What Changes And When
This is still a big unknown. Observers expected the FAA to take some initial action early in 2013 that would effectively result in the application of chart user fees. But the timetable is fuzzy. Goldstein says he's frustrated by what he observes as the FAA's intransigence. "I think there are different ways to make up the cost difference," he says. Goldstein suggests he could be involved. "I'd love to make their data more innovative. We've done some amazing things with data.
Maybe better distribution or compression."
It's not entirely clear if that could mean Goldstein sharing his "secret sauce" or exactly what would motivate him to do so. Speaking generally, he does say "we could be sharing that technology. Maybe we could make it easier for other companies to provide ground proximity warning systems." Regardless of the details, the key point he seems to be pushing is government/private sector cooperation. "Let's start from a position of assuming we can," he says.
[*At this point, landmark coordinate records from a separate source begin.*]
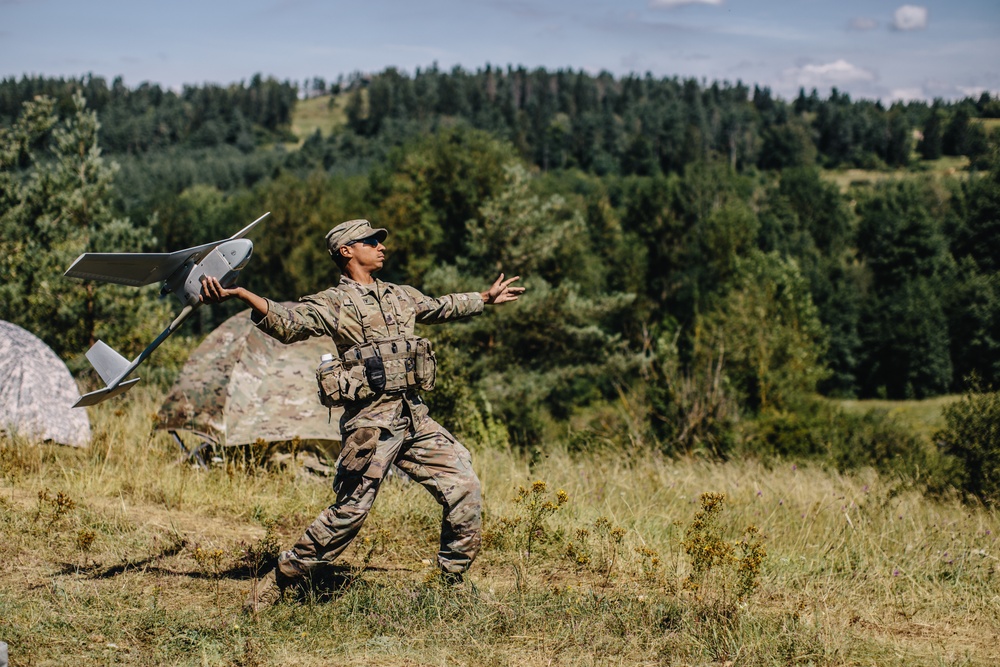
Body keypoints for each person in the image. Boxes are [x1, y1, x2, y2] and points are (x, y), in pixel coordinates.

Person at [199, 218, 524, 611]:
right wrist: (241, 295)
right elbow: (288, 324)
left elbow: (440, 306)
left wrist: (485, 299)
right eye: (370, 241)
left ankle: (449, 583)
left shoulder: (399, 294)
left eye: (379, 240)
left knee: (465, 484)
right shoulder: (331, 303)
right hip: (371, 423)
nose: (380, 245)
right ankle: (283, 578)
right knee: (350, 512)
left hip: (413, 416)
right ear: (346, 251)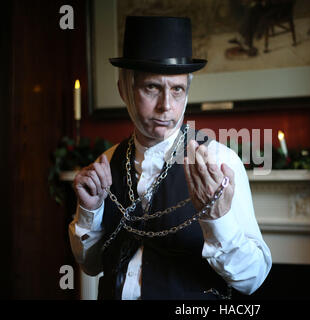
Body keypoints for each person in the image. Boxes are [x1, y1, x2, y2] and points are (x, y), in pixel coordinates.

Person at [68, 16, 272, 300]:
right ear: (124, 90)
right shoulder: (107, 162)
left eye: (177, 89)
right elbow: (90, 266)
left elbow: (253, 279)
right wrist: (89, 212)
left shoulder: (220, 162)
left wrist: (218, 219)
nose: (166, 106)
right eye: (152, 87)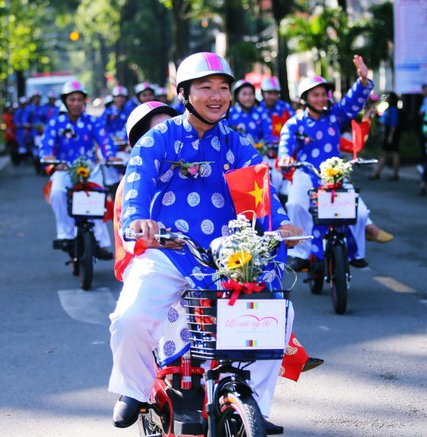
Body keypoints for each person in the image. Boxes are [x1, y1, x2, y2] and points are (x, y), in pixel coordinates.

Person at [108, 52, 302, 434]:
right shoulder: (158, 138)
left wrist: (280, 225)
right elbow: (137, 181)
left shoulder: (238, 142)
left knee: (277, 317)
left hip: (229, 257)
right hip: (169, 252)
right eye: (205, 88)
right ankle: (135, 388)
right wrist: (136, 221)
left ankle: (254, 406)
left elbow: (262, 190)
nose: (217, 96)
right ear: (184, 93)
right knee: (129, 318)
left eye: (224, 88)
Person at [278, 55, 390, 269]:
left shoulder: (335, 115)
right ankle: (301, 254)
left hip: (335, 174)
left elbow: (352, 101)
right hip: (305, 174)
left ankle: (356, 252)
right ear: (305, 98)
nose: (321, 98)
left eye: (323, 94)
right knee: (294, 204)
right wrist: (285, 156)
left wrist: (363, 81)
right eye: (315, 95)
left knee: (362, 212)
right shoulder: (295, 123)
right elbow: (286, 142)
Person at [39, 81, 118, 260]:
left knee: (98, 198)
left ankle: (101, 241)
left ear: (84, 101)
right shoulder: (56, 122)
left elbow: (105, 140)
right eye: (72, 99)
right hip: (64, 169)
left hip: (90, 169)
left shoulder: (93, 122)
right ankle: (65, 234)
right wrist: (50, 159)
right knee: (57, 191)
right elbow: (46, 146)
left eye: (79, 99)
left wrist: (111, 156)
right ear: (65, 101)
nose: (75, 103)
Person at [369, 92, 400, 180]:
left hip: (391, 133)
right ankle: (378, 172)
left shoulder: (393, 110)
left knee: (391, 152)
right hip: (388, 132)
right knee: (387, 153)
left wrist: (390, 135)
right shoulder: (388, 108)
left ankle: (389, 173)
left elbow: (394, 123)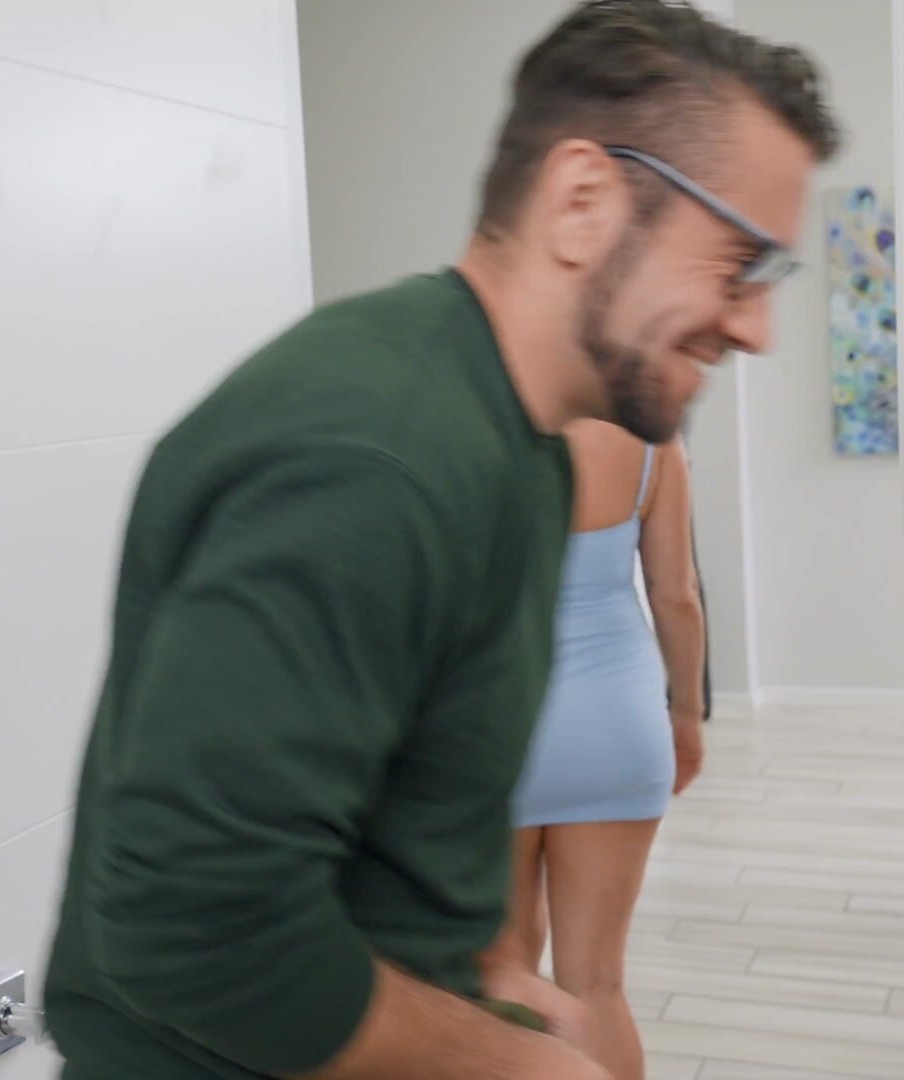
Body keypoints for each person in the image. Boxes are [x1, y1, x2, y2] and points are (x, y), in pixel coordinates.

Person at [41, 2, 838, 1076]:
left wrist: (488, 986)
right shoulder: (372, 460)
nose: (756, 326)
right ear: (583, 202)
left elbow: (396, 834)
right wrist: (505, 1062)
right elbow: (196, 930)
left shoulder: (521, 450)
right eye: (737, 261)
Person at [487, 421, 707, 1080]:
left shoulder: (476, 427)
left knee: (504, 976)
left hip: (495, 727)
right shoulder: (652, 440)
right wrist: (686, 714)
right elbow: (677, 596)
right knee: (599, 984)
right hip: (616, 723)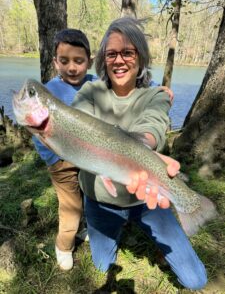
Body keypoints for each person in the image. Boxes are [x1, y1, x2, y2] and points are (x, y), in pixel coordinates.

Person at [72, 17, 207, 290]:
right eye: (111, 53)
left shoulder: (156, 95)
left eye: (128, 52)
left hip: (147, 201)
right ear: (103, 60)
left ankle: (151, 225)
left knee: (196, 280)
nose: (119, 60)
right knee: (101, 265)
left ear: (140, 56)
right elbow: (76, 125)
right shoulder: (89, 92)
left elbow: (152, 125)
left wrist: (144, 146)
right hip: (100, 201)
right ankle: (113, 228)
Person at [32, 28, 97, 271]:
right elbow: (38, 131)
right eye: (65, 61)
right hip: (61, 162)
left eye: (79, 61)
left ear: (89, 61)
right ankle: (64, 245)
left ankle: (88, 227)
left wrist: (157, 88)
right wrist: (53, 158)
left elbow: (131, 85)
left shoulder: (96, 84)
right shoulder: (46, 92)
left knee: (91, 195)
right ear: (55, 62)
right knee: (71, 207)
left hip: (90, 157)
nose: (72, 67)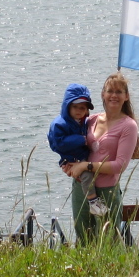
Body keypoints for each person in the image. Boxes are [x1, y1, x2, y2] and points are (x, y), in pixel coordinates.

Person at [64, 72, 139, 244]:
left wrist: (86, 166)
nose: (114, 95)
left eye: (119, 92)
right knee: (83, 239)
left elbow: (119, 166)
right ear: (102, 94)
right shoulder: (91, 119)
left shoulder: (129, 126)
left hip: (107, 191)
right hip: (81, 187)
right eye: (110, 91)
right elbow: (73, 145)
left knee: (107, 243)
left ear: (126, 96)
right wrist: (69, 165)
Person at [48, 83, 109, 216]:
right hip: (70, 158)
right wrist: (82, 140)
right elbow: (58, 143)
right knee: (86, 176)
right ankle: (93, 202)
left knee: (90, 171)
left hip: (81, 155)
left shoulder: (83, 121)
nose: (79, 111)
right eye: (75, 107)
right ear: (67, 106)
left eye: (83, 108)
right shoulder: (59, 124)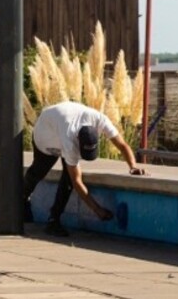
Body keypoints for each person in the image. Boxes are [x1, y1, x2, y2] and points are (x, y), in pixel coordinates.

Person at [23, 101, 146, 237]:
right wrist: (97, 210)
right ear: (77, 141)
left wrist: (133, 166)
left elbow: (122, 145)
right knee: (38, 172)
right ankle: (21, 201)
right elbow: (77, 182)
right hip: (45, 135)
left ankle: (54, 220)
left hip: (60, 121)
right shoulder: (69, 138)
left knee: (67, 179)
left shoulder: (100, 120)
But that's not what he's seeing. "Unfortunately, when we sit with the FAA it's clear to me they have no clue how the market works and they haven't budged on their position."
The Bypass Valve
Goldstein does see a way to bypass the problem altogether, but sees it as far less than ideal. "We have a vector map," he says. "We will display terrain fixes, airports, airspace, jetways, drawing state lines
. If we use that kind of data, that would be free. We could conceivably make that product available at a lower cost." But, Goldstein sees the work as a distraction. Instead of creating a replacement product, "we could be designing a much better thing to stop people from killing themselves." He is very simply asking for your help to engage the FAA and motivate them to seek alternate solutions that will not cost you, or him, as much money as he feels the agency's current path threatens.
"Chart user fees
It's going to happen. Let's try to make it as inexpensive as possible," he says. "We need to start by assuming we can. Right now, that's not happening."